An AI aware of how to optimally answer questions put to it would find the least objectionable interpretation when one is a subset of the other. It also failed by not constructing a simpler sentence, like subject-verb-object or subject-verb-adjective-object, since its limitations related to letters and tokens, and its failure to double check its answers before output, mean it can make errors. The more it writes, the more chance it has of making an error.

nttl · on May 21, 2023

ChatGPT: You didn't say I couldn't use many interpretations on the same phrase, human. ;)

Jokes apart, I think it is all about the correct prompt.

lupire · on May 21, 2023

ll is a single letter in Spanish.

ftxbro · on May 20, 2023

it's just like Gary Marcus said

bpicolo · on May 20, 2023

Most importantly, much better wonton recipe.

jiggawatts · on May 20, 2023

Am I the only one thinking that that recipe actually sounds pretty delicious? Almost tempted to go try it…

jdougan · on May 21, 2023

Do it! And tell us how it went.

jliptzin · on May 21, 2023

Yea, it sounds good. I wonder if I’ll like it more than the DMV’s cheeseburger recipe.

8thcross · on May 21, 2023

thats a shitload of difference between its previous version!

cratermoon · on May 20, 2023

Literary Libations: https://cratermoon.substack.com/p/the-literary-libations

axpy906 · on May 20, 2023

Nailed every one.
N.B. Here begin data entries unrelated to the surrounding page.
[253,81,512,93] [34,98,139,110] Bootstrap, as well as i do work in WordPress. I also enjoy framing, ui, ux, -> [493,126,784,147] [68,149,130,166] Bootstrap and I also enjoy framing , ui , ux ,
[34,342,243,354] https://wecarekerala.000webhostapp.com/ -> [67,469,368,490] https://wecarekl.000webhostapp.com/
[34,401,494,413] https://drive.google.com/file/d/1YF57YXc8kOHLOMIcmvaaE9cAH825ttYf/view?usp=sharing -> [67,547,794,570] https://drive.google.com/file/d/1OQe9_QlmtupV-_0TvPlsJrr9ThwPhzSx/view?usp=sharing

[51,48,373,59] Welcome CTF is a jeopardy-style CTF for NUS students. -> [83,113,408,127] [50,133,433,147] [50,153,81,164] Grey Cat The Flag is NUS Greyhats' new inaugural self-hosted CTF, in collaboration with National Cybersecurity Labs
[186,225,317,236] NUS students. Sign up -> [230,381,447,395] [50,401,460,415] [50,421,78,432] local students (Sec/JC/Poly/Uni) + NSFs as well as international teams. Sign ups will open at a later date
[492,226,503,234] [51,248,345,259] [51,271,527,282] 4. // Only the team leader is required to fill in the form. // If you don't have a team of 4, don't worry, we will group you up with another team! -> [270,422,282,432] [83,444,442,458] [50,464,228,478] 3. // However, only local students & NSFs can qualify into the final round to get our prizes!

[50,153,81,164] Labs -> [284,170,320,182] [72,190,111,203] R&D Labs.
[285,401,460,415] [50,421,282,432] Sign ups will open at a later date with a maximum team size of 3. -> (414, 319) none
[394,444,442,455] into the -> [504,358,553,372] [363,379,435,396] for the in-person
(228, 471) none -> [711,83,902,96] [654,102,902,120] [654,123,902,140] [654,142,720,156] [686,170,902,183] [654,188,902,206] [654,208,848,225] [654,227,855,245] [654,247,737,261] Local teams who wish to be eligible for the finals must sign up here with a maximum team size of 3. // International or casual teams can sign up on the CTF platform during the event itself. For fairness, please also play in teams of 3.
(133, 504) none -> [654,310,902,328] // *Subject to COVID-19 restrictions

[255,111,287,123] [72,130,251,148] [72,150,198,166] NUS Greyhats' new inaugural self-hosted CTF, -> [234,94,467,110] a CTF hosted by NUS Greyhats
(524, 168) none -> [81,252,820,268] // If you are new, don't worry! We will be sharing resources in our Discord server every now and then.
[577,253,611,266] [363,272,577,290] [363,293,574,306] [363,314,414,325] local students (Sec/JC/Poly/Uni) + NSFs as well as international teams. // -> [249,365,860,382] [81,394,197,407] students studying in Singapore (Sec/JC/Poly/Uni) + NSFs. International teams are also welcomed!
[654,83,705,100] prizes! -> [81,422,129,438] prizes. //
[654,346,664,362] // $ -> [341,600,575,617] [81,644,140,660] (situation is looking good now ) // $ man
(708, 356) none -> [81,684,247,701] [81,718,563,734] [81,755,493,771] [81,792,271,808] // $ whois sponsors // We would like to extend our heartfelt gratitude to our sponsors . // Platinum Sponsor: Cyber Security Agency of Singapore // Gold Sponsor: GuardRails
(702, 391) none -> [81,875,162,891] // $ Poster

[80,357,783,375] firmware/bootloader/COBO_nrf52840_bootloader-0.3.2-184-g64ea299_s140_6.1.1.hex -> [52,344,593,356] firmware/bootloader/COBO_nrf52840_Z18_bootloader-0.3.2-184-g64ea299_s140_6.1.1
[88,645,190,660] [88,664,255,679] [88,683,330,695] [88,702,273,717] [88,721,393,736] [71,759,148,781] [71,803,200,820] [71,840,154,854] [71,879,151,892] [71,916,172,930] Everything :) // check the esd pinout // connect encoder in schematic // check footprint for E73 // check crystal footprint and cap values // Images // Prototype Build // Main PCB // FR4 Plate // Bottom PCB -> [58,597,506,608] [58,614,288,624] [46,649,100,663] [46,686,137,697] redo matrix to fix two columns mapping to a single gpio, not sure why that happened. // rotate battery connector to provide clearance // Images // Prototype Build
Some by saying not possible to answer but still.

sebzim4500 · on May 20, 2023

Got the 'five character word' question wrong. Admittedly I also thought it was correct at first glance but then went back when someone called it out in another comment.

cubefox · on May 20, 2023

I tried it with Bing (precise/creative) and it got both attempts right.

"Their house never holds fewer books."

"Every night, stars shine above."

gfodor · on May 20, 2023

Language models struggle specifically with token games like this, since they can’t see them at that resolution or something.

mod50ack · on May 20, 2023

Didn't nail the Rodgers and Hammerstein one; it still doesn't understand the reference to the ballet or that the "themes" in the question are musical.

bombcar · on May 20, 2023

I wouldn’t be surprised if half the Internet does not know that a ballet is part of a larger show.

gomox · on May 20, 2023

Half??

bombcar · on May 21, 2023

O.K., less than half know that the ballet is scheduled at appropriate times so the friends of the girls can get some bar time in without undue hassle.

usaar333 · on May 20, 2023

Japan one seems wrong or at least wrongly explained. Japan controls Okinotorishima which is at 20 degrees north.

But still impressive deductive reasoning.

cratermoon · on May 21, 2023

In case anyone wants to know what the southernmost part of Japan looks like: https://en.wikipedia.org/wiki/Okinotorishima#/media/File:Oki...

ironSkillet · on May 21, 2023

I also counted 4 errors in the sentence, not 3. "no help" should be "any help". This might just be conventionally wrong, not technically wrong I suppose.

housecarpenter · on May 21, 2023

The Haj answer is still wrong; it says it has 8 chapters, while according to Knuth it has 77 chapters.